Document:
Under Mary Katherine Goddard, the Maryland Journal openly expressed the colonials' thirst for freedom from the crown, although she was willing to take a risk and publish a variety of political perspectives. Mary Katherine published reports of Massachusetts of April 19, 1775, triggering the Battles of Concord and Lexington. Her editorial of June 14, 1775, proclaimed, "The ever memorable 19th of April gave a conclusive answer to the questions of American freedom. What think ye of Congress now? That day. . . evidenced that Americans would rather die than live slaves!"
During the lean years of the Revolution, Postmistress Mary Katherine Goddard opened a book & stationary store in Baltimore, and kept her printing press busy publishing books & almanacs as well as her newspaper.

In January 1777, she printed the first copy of the Declaration of Independence to include the signers' names, before any other newspaper in the United States. In the summer of 1776, the signers were aware that they were committing treason and submitting to an overabundance of caution, omitted their names from the original publication of the document. Six months later, finally garnering the courage to publicly stand by their professed ideals, the Continental Congress authorized Goddard’s Maryland Journal to publish the Declaration with its signers’ names.

Mary Katherine Goddard's almanacs were also popular in the Chesapeake. In her 1782 Maryland and Virginia Almanack, Mary Katherine wrote, "From the extensive sale of this Almanack last year, the publisher would presume to think that her endeavors, in some measure, met with the approbation of the Public. Nothing can be more flattering than this idea, which cannot fail to excite in her the highest sense of gratitude, attended with future diligence and perseverance."

After he married, her mercurial brother decided that he wanted to return to the Baltimore publishing business and to run the newspaper and the press himself in 1784. He had never been successful at any occupation and was jealous of his sister's success. Wrenching control of the press was not without turmoil. Mary Katherine Goddard filed 5 lawsuits against her brother before severing her interest in the printing enterprise, which she had successfully managed for 10 years. After all, she still had her position as Baltimore's postmistress to rely on for income.

[Data drawn from a collection]
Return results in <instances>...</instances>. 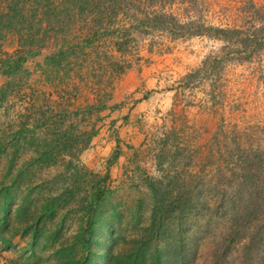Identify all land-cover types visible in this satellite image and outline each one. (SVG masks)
Here are the masks:
<instances>
[{
  "label": "rangeland",
  "instance_id": "rangeland-1",
  "mask_svg": "<svg viewBox=\"0 0 264 264\" xmlns=\"http://www.w3.org/2000/svg\"><path fill=\"white\" fill-rule=\"evenodd\" d=\"M85 2L0 25V264H264V0Z\"/></svg>",
  "mask_w": 264,
  "mask_h": 264
},
{
  "label": "trees",
  "instance_id": "trees-1",
  "mask_svg": "<svg viewBox=\"0 0 264 264\" xmlns=\"http://www.w3.org/2000/svg\"><path fill=\"white\" fill-rule=\"evenodd\" d=\"M85 1L86 0H80V2H78V0H61V3H63V5H64L62 11L67 12L69 9H72V8L75 9L76 7H77V10H83L84 3H86ZM22 2H23V0H10V3H8L7 6L4 8L5 11L3 13H0V25H1V23L6 22V23L2 24V25H5V29H9L8 25H10L11 18H14V17L18 18V15L21 17L23 16V11H24L23 8L18 7V5L21 4ZM42 6L45 7L44 4ZM43 7H40V8H43ZM39 10H41V9H39ZM48 11H50V10H48ZM27 12L34 13V17H36V16H38V14H36V12H40L44 16L46 11H45V9H43V12L35 11V10H33V11L27 10ZM38 22L41 23V19H39ZM47 24H50V22L47 21ZM52 26H54V24L50 25L49 27H52ZM216 31L218 33L222 32L224 34H228V33L234 32L235 30H221V29L219 30V29H216ZM85 42H86V40H85ZM26 55H30V53H27ZM62 56H64V55L61 52H58L56 55H52V56L46 58L44 60V64L57 66L60 63L59 60L62 58ZM21 59L22 58H20L19 61H21ZM14 63H15L14 67L15 68L18 67L19 62L15 61ZM187 78H189V77H187ZM0 92H1V90H0ZM63 146L65 147V144H63ZM82 147H84V144L81 145V148ZM104 194H105L104 188L97 189L95 191L94 196H93L92 201H91V204L93 207L91 210H89L90 213L94 211L95 207H97V203L103 199ZM51 204L52 203H50V205ZM43 211H44V214H46L47 216H50L52 213V208L51 207L43 208ZM159 212H161L160 206L158 208V213ZM237 220H238V217L235 216L233 218V222H236ZM159 221L160 220L157 219V213H156V211H154L151 214L150 225L148 227V230L151 233V235H149L151 239L154 238V236H152V234L155 233L156 236H158V234H159V227H160ZM98 222L99 221L94 218V215H89V217L86 219L85 227L83 229H81V231H80V235H81L80 246L82 248V251H84V252L79 257V259H76L74 261L75 264H143L142 262H140V260L137 261V258L139 257L137 254H135L134 257L132 256L131 260H128V261H122L121 260L122 257L118 258L119 256H117V257L114 256L112 254L109 246H108L109 240L107 242H103L102 246L100 245V249L97 251L95 256L91 257L90 252L88 251V248H89L91 242L93 241L92 235L96 231L95 228H96V225H98ZM102 226L105 227L106 225L105 224L98 225V227H101V228H102ZM255 228L256 229L259 228L255 231V233H256L255 236L260 237V235L262 234L263 226L257 225V226H255ZM112 234H113L112 230L110 228H108L107 234L105 235V237L110 238V237H112ZM156 236H155V238H156ZM155 238H154V240H155ZM57 253L59 255H62L59 258L66 257L67 254L69 255L68 251L65 252V251L59 250V251H57ZM181 253L182 252L180 250L179 252H175V255L171 257V252H170V254L167 255V258L168 259H171V258L175 259L174 261L172 260V264H185L186 260L181 255ZM63 254H65V255H63ZM151 263L152 264H168V262L161 259L160 255L152 256Z\"/></svg>",
  "mask_w": 264,
  "mask_h": 264
}]
</instances>
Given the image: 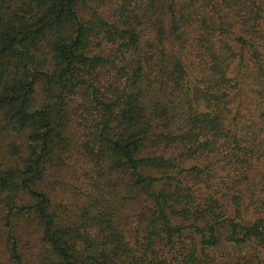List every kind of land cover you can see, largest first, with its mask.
Here are the masks:
<instances>
[{
    "label": "trees",
    "instance_id": "1",
    "mask_svg": "<svg viewBox=\"0 0 264 264\" xmlns=\"http://www.w3.org/2000/svg\"><path fill=\"white\" fill-rule=\"evenodd\" d=\"M0 264H264V0H0Z\"/></svg>",
    "mask_w": 264,
    "mask_h": 264
},
{
    "label": "rangeland",
    "instance_id": "2",
    "mask_svg": "<svg viewBox=\"0 0 264 264\" xmlns=\"http://www.w3.org/2000/svg\"><path fill=\"white\" fill-rule=\"evenodd\" d=\"M72 161H74V159H72Z\"/></svg>",
    "mask_w": 264,
    "mask_h": 264
}]
</instances>
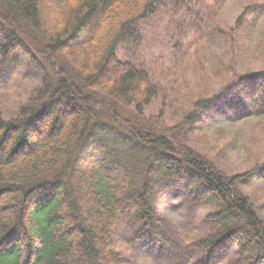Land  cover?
Wrapping results in <instances>:
<instances>
[{
  "label": "trees",
  "instance_id": "1",
  "mask_svg": "<svg viewBox=\"0 0 264 264\" xmlns=\"http://www.w3.org/2000/svg\"><path fill=\"white\" fill-rule=\"evenodd\" d=\"M225 1H169L185 11L195 33L194 43L175 47L173 69L187 71L194 59L173 90L199 92L183 121L187 135L209 120L212 127L243 122L246 128L264 118V68L241 70L261 63L251 55L246 65L243 55L244 42L264 19V0H253L230 29L214 33L213 14ZM157 5L0 0L2 55L21 50L36 67L56 58L52 75L45 72L17 117L0 114V264H122L114 242L122 214L132 217L136 242H151L163 254L172 244L157 209L163 186L214 208L204 217L208 235L194 246L202 255L195 264H216L218 257L264 264V218L242 190L264 189V165L228 177L210 156L176 148L166 129L144 122L159 86L134 62H121L117 50L141 46V24ZM214 41L227 50L222 58L210 49ZM257 55L263 58L264 44ZM222 69L231 74L227 82L201 89L206 76L207 84L224 82Z\"/></svg>",
  "mask_w": 264,
  "mask_h": 264
},
{
  "label": "rangeland",
  "instance_id": "2",
  "mask_svg": "<svg viewBox=\"0 0 264 264\" xmlns=\"http://www.w3.org/2000/svg\"><path fill=\"white\" fill-rule=\"evenodd\" d=\"M169 1L172 2V0H158L155 13L141 24L143 41L139 48L119 47L117 50L121 62H134L139 68L151 74V82L159 86L158 95L142 114L145 118L144 122L149 123L152 128L160 126L161 129H166L165 136L176 148L186 146L204 156H210L217 163L216 166L228 177L263 166L264 118L253 120L246 128L243 122L223 123L218 127H212V121L209 120L194 125L189 135L186 134L187 127L183 125V121L191 114L192 105L199 97V92L193 89L190 95L187 93L185 95L179 92L173 93V90L178 87L179 81L184 76L190 74L194 59L192 64L190 61L188 63V72L184 69H173L176 60L175 47L179 46L183 49L185 44L194 43L195 33L189 31L192 23L188 27L185 24L187 18L185 11ZM252 3L253 0L223 2L213 14L211 20L213 32L217 33L219 30L226 32ZM192 10L189 12L192 13ZM262 44H264V19L244 42L246 52L243 55L246 65L250 64L251 55L261 63H253L249 69L242 68V73L264 68V56L261 58L257 55ZM218 45L220 43L214 41L210 49L220 50L218 55L222 58L227 50ZM55 61L56 58L53 57L36 67L21 50H16L12 56L7 57H4L0 51V114L3 119L12 120L17 117L19 110L28 104L41 87L45 72L52 75L50 67L56 64ZM43 66L46 70L40 71ZM168 70L173 71L168 73ZM222 71L226 75L224 82L218 83L213 79L212 83L207 84L208 76H206L205 86L201 89L207 87L212 91L227 82L231 74L224 69ZM31 133L36 135L33 130ZM242 190L264 218V189L259 186H243ZM158 191L157 209L171 232L172 244L165 253L160 254L151 242H136L134 221L131 216L122 214L114 234L115 249L121 254L122 264H195L202 255L194 246L209 233V226L204 221V217L214 211L213 206L194 203L191 195L179 190H169L167 186L158 187ZM100 246L102 247L103 243ZM171 256L178 258L179 262H174ZM228 263V259L221 257L216 259V264Z\"/></svg>",
  "mask_w": 264,
  "mask_h": 264
}]
</instances>
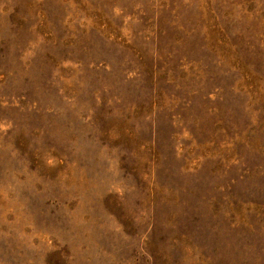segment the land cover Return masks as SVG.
<instances>
[{"label": "rangeland", "instance_id": "rangeland-1", "mask_svg": "<svg viewBox=\"0 0 264 264\" xmlns=\"http://www.w3.org/2000/svg\"><path fill=\"white\" fill-rule=\"evenodd\" d=\"M0 264H264V0H0Z\"/></svg>", "mask_w": 264, "mask_h": 264}]
</instances>
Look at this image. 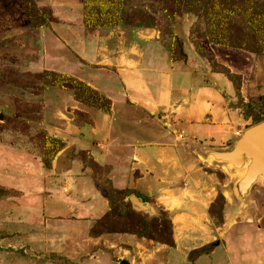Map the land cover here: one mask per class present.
<instances>
[{
    "label": "rangeland",
    "instance_id": "1",
    "mask_svg": "<svg viewBox=\"0 0 264 264\" xmlns=\"http://www.w3.org/2000/svg\"><path fill=\"white\" fill-rule=\"evenodd\" d=\"M200 101L206 142L170 134ZM262 121L264 0H0V264H264L263 183L203 147Z\"/></svg>",
    "mask_w": 264,
    "mask_h": 264
},
{
    "label": "crops",
    "instance_id": "2",
    "mask_svg": "<svg viewBox=\"0 0 264 264\" xmlns=\"http://www.w3.org/2000/svg\"><path fill=\"white\" fill-rule=\"evenodd\" d=\"M206 88H204V89H202V90H200V91H198L197 93H196V96L197 95H201L202 93H204V92H206L207 90H205ZM193 106L195 107L194 109H193ZM201 113V114H200ZM204 113H206V111H205V104L204 103H202V101H200V102H195L192 106H189V107H186V108H184V121H183V123H182V125H180L181 127H179L181 130H179V129H175V132L173 133V132H171V129L170 128H167V131H169V132H171L170 134H174V135H176V137L178 136L177 134V132L179 131V132H184V135L186 136V138L187 137H192V136H195V138H198V137H203V140L205 141V137H209V135L210 134H212V132H213V130H216L215 129V127H217L219 124H220V121L221 120H223V115L222 114H220L221 116H219V114L217 115V118L215 119L217 122L216 123H214V122H211V121H206V119L204 118V116H201L202 114H204ZM205 116H206V114H205ZM176 128V127H175ZM150 132V131H149ZM148 132V133H149ZM159 136H161L162 137V139H164V141H158L157 142V145H156V143H154V142H151L152 144H150L149 146H150V148L152 149V151L153 152H157L158 154H160L161 155V158H159V160H158V162H160L159 164H158V171L157 170H155L154 171V173L155 172H160V168L161 169H163V170H165L166 169V171H167V173H168V175L169 176H172V175H174L175 174V168H169V165H168V160L169 159H167V158H170V157H173L174 159H176V157L177 156H179V157H183L184 155L186 156V155H188V153L187 152H185V153H182V151L178 148V147H176L175 146V143H168V140H167V135H166V131H162L160 134H159ZM240 138V137H239ZM238 138V139H239ZM237 139V140H238ZM200 141H201V139H199ZM237 140L235 141V143L237 142ZM206 142V141H205ZM235 143L233 144V146L230 148V149H228V150H231L233 147H234V145H235ZM203 147H205L206 149H208L207 150V153H208V157H210L211 158V160H212V157H214V155H213V151H228V150H214L213 149V147L211 148V147H208V146H203ZM176 149H178V150H180V151H178V152H175L174 150H176ZM201 148H199V149H197L198 150V159H199V161H201V159H206L207 158V156L205 155V154H202L201 153V150H200ZM185 151V150H184ZM163 153H164V156H166V155H168L167 157H165L164 158V160H163V158H162V155H163ZM172 158V159H173ZM215 158V157H214ZM215 159H217V158H215ZM218 161H220L219 159H217ZM223 162H226V163H229L228 161H224V160H222ZM200 163H202V161L200 162ZM230 164V163H229ZM234 166V165H233ZM165 168V169H164ZM183 169V168H182ZM189 174V173H188ZM243 174V173H242ZM242 174H241V176H239V178L236 180V182H235V191H234V193H237L239 196H241V198H243V197H246L248 194H249V192H250V190L252 189V187L250 188V190H249V192L247 193V194H241L240 193V189H239V186H238V184H239V181H240V179L242 178ZM151 178H154L153 177V172H151V173H149L148 175H147V177L146 178H144L143 177V175H141V179H142V181L140 182L139 181V183H141V185L143 186L144 184L143 183H145V182H148V180H150ZM159 180V182H160V184H161V181H160V179H158ZM193 176H191L190 178H188V183L193 187ZM162 185H164L165 187H168V183H164V184H162ZM144 193H146V195L145 196H151V194L153 193V194H155V190L154 189H152V193L151 192H147V190L146 191H144ZM207 193L208 192H206L205 194H204V192H202L201 193V198H199V200L200 199H202V200H205L206 199V195H207ZM135 195H137V194H135ZM138 196V195H137ZM138 197H140V196H138ZM141 198V197H140ZM142 199V198H141ZM143 200V199H142ZM144 201V200H143ZM211 202V201H210ZM147 203V202H146ZM148 204V203H147ZM224 225H225V223H223L221 226H220V228H218V230L220 229L221 230V232L223 231V230H226L225 229V227H224ZM228 230V229H227ZM230 232V231H229ZM229 232L227 231L226 232V234H225V232H224V234H225V238H226V246L227 247H229V246H233V245H236V246H238V247H240V248H247V247H249V246H252L253 245V243H252V241L251 240H248V239H245V238H243L242 236H239V237H237V238H233V237H231L230 235H229ZM250 248V247H249ZM245 254V253H244ZM228 256H229V259L231 260V262H232V264H246V263H243L244 261H247L248 260V262H252L249 258H246L247 260H244L245 258H242L241 259V262L240 263H238V261H236V259H235V255L234 254H232V255H229L228 254Z\"/></svg>",
    "mask_w": 264,
    "mask_h": 264
},
{
    "label": "water",
    "instance_id": "3",
    "mask_svg": "<svg viewBox=\"0 0 264 264\" xmlns=\"http://www.w3.org/2000/svg\"><path fill=\"white\" fill-rule=\"evenodd\" d=\"M67 151L63 152L57 160V171L64 165ZM215 158L228 161L236 169L241 170L242 178L239 181L241 194H247L250 188L257 182L264 185V121L247 128L237 140L234 147L228 151H213ZM247 167H245V164ZM135 207L151 211L152 208L135 194L130 196ZM119 264H130L122 259Z\"/></svg>",
    "mask_w": 264,
    "mask_h": 264
},
{
    "label": "trees",
    "instance_id": "4",
    "mask_svg": "<svg viewBox=\"0 0 264 264\" xmlns=\"http://www.w3.org/2000/svg\"><path fill=\"white\" fill-rule=\"evenodd\" d=\"M138 196H140L145 202H148V197L145 195H142L141 193H136Z\"/></svg>",
    "mask_w": 264,
    "mask_h": 264
},
{
    "label": "bare ground",
    "instance_id": "5",
    "mask_svg": "<svg viewBox=\"0 0 264 264\" xmlns=\"http://www.w3.org/2000/svg\"><path fill=\"white\" fill-rule=\"evenodd\" d=\"M248 164H249V162H247V164H245V167H247Z\"/></svg>",
    "mask_w": 264,
    "mask_h": 264
}]
</instances>
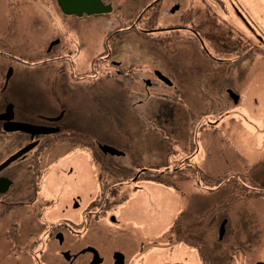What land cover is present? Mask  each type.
Segmentation results:
<instances>
[{
  "label": "flooded vegetation",
  "instance_id": "flooded-vegetation-1",
  "mask_svg": "<svg viewBox=\"0 0 264 264\" xmlns=\"http://www.w3.org/2000/svg\"><path fill=\"white\" fill-rule=\"evenodd\" d=\"M75 3L66 0L65 12L58 0H0V264H264L256 229V215L264 214L230 215L237 202L264 199V188L247 184L264 164L210 176L193 139L195 124L213 130L222 122L223 113L208 118L212 105L239 100L240 66L255 68L256 51H264L251 22L256 13L241 0H94L99 11L81 15L71 12L79 9ZM17 41L38 42L37 49L16 55ZM193 93L201 96L192 101ZM151 95L178 112L186 107L184 127L192 129L191 138L181 140L159 131L164 158L157 162L132 154L131 132L126 149L114 144L122 110L107 107L100 114L98 108L100 100H118L138 120L136 133H147L154 125L143 105ZM196 106L204 109L198 116ZM20 123L33 130H8ZM44 143L54 144L51 161L39 162L33 151ZM74 150L89 157L95 176L78 193L59 194L50 165L57 152ZM190 173L197 175L196 189L214 185L213 207L198 191L194 205L181 184L164 177L176 174L183 183ZM154 175L166 183L150 179ZM230 177L241 190L234 196ZM151 184L180 189L184 199L160 201L172 215H153L142 201Z\"/></svg>",
  "mask_w": 264,
  "mask_h": 264
},
{
  "label": "rangeland",
  "instance_id": "rangeland-1",
  "mask_svg": "<svg viewBox=\"0 0 264 264\" xmlns=\"http://www.w3.org/2000/svg\"><path fill=\"white\" fill-rule=\"evenodd\" d=\"M241 1L250 5L249 7L252 13H256L255 15H252L251 22L253 24L254 33H261L264 43V14H262L264 13V0ZM37 44L38 42L28 43L26 47L24 43L17 41L14 42L12 50L16 55L19 54L21 56L28 57V51L36 50ZM250 65L251 64L247 62L245 66H240L238 71L239 78L237 77L238 83L235 87L236 92L239 95L237 104L233 102L234 100L227 97V104L223 107H220L219 105H212L213 108L210 111V114H213V116H209L208 118L216 121L215 119L218 115L223 113L222 122L220 120L217 123H214L213 126L216 125V127L213 130L208 128H206V130H200V128L197 130V125L195 124L193 139L195 145L197 140L198 145V151L196 148L197 152L195 151V153L200 156L201 160L199 162L205 168V172L209 173L210 176L230 171H237L241 173L245 171L247 167H250L252 163L255 164V162L264 164V51L257 50L254 58L255 68ZM190 95L192 96V101L193 99L197 100V97L201 96L199 93H193ZM117 101L109 99L98 101L100 114H103V109L106 110L107 107L114 106L117 113L118 110H122V112L118 114V121L116 123L117 126L122 124V127H119L116 132L112 133L114 144L117 146L120 145L126 149V143H130L131 137H129V135L131 132V134L135 137V141L132 142L133 149L131 152L139 159L150 160L152 162L163 160L164 157L161 152V146L159 145V141L162 137L160 134L162 129L165 131L166 128L169 132L178 134L179 137H181L180 140L184 134H187L190 138L192 136V129L189 131L184 127V125L188 122L184 119L185 116H188L186 107L183 112L181 110L178 112V110H175L170 103L165 102L164 99H160V97L156 95H151L144 102L143 110L148 116V122L150 121L152 122V125H154V129L151 127L147 133L140 131V134H137L133 129L134 126L132 125L138 122V120H136L134 115L127 116L124 112L123 105ZM194 103L197 105L200 104L198 101ZM203 104L209 107L210 103L205 101ZM203 110L204 109L202 107L196 106L195 111L193 110V112H196V115L198 116L200 115L198 113ZM203 115L204 114H202V116ZM101 119L103 120V118ZM197 123L199 126L202 122ZM206 126L204 125V127ZM114 129L115 128L113 127V130ZM105 135L107 134H101L103 138H105ZM53 145V143H44L42 147L35 148L33 156L35 157L36 154H39L38 161H41L42 159H44V161H51L49 158V148ZM58 146L64 145L56 143V147ZM174 148L175 149L173 151L175 153L176 146H174ZM64 149V147H60V149L56 150ZM126 155L128 156L130 154L126 153ZM120 160H122L123 163L128 161L127 158H120ZM52 162L53 163L50 165L51 171L49 173L51 174L52 184L55 189L58 190L59 194L78 193L83 189L85 183L84 181L88 180V178L92 176H95L89 157L83 152H79L77 150L67 152L65 155L61 152H57V156ZM258 169L259 168H257L255 173L252 174L255 176L256 180L254 182L247 181L249 182L247 183L248 185L253 186L256 189H260L258 187L264 188V167H262L259 172ZM190 176L191 178L187 179L183 183L179 180V176L176 174L165 175L164 177H167L166 180L170 181L172 184H181L180 188L184 190V193L187 195V199L191 203L196 201V198L198 197L196 195V191H198V195L201 193L203 195V199L207 201V206L215 204L216 200H218L215 197L217 192L210 191L214 185L208 184L209 181L203 182L201 186L196 189L194 182H197V175L194 176L193 173H190ZM232 181L235 180L230 177L228 183L229 185L233 184V187H235V189H231L234 191V196V193H238L241 190L239 189V186L232 183ZM166 189L157 184H151V186L149 185L147 192H144V198L142 201H144L149 208L152 207L150 212L153 215H172V208L160 206V201L164 202L166 199L176 201L179 197L184 199V197L181 196L180 189L177 188L176 190L179 194L177 192L175 193L172 189ZM168 190L170 192H168ZM137 200L138 199L135 201ZM196 204L197 202L194 203V205ZM230 208L232 209V214L230 213V215L232 218L234 216V220L235 212L238 210H241V215H248V217H250L252 212L264 214V199H253L250 204H246L244 201L237 202ZM150 212L148 213L149 216H151ZM256 218H261V221L256 226V229H258L259 232H262V234L259 235V239L261 240L264 251V228L262 229V226H264V217L256 215ZM139 227L141 228L142 224H140ZM139 227H136V229H139ZM153 237L154 236L150 234L141 235L142 239Z\"/></svg>",
  "mask_w": 264,
  "mask_h": 264
},
{
  "label": "water",
  "instance_id": "water-1",
  "mask_svg": "<svg viewBox=\"0 0 264 264\" xmlns=\"http://www.w3.org/2000/svg\"><path fill=\"white\" fill-rule=\"evenodd\" d=\"M59 4L61 6V9H63L65 12H67V8H66V0H58ZM76 3L74 4V6L79 7L78 8H74L71 10L72 13H75L77 15H81L82 12H86L87 14H92V12H96L99 11L95 6L94 0H80V2L77 3L78 0H74ZM234 99V98H233ZM235 103L237 102V99H234ZM23 130L26 132H31L33 130V125H27V124H15L14 128H9L8 130ZM7 130V129H6ZM33 146V144L30 146H26L24 148H22L18 154L11 156L9 159H7L3 164H8L9 162H11L12 159L16 158L17 156L22 155V153H25V151H27L28 149H30ZM108 149V151H110L111 153H115V155L120 156V154H123L121 151L117 150L116 148H106ZM220 236L222 235L223 232V224H221L220 227Z\"/></svg>",
  "mask_w": 264,
  "mask_h": 264
},
{
  "label": "trees",
  "instance_id": "trees-1",
  "mask_svg": "<svg viewBox=\"0 0 264 264\" xmlns=\"http://www.w3.org/2000/svg\"><path fill=\"white\" fill-rule=\"evenodd\" d=\"M163 176L160 175H154V177L150 178L153 179V181L157 182V183H166V180L163 179Z\"/></svg>",
  "mask_w": 264,
  "mask_h": 264
}]
</instances>
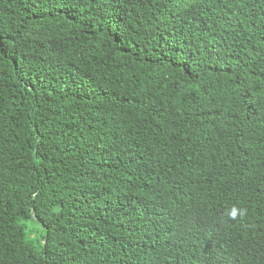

Your instructions:
Extract the portion of the passage on Mary Katherine Goddard starting at "Under Mary Katherine" and ending at "as her newspaper.". The material above is separate from the passage on Mary Katherine Goddard.

Task response:
Under Mary Katherine Goddard, the Maryland Journal openly expressed the colonials' thirst for freedom from the crown, although she was willing to take a risk and publish a variety of political perspectives. Mary Katherine published reports of Massachusetts of April 19, 1775, triggering the Battles of Concord and Lexington. Her editorial of June 14, 1775, proclaimed, "The ever memorable 19th of April gave a conclusive answer to the questions of American freedom. What think ye of Congress now? That day. . . evidenced that Americans would rather die than live slaves!"
During the lean years of the Revolution, Postmistress Mary Katherine Goddard opened a book & stationary store in Baltimore, and kept her printing press busy publishing books & almanacs as well as her newspaper.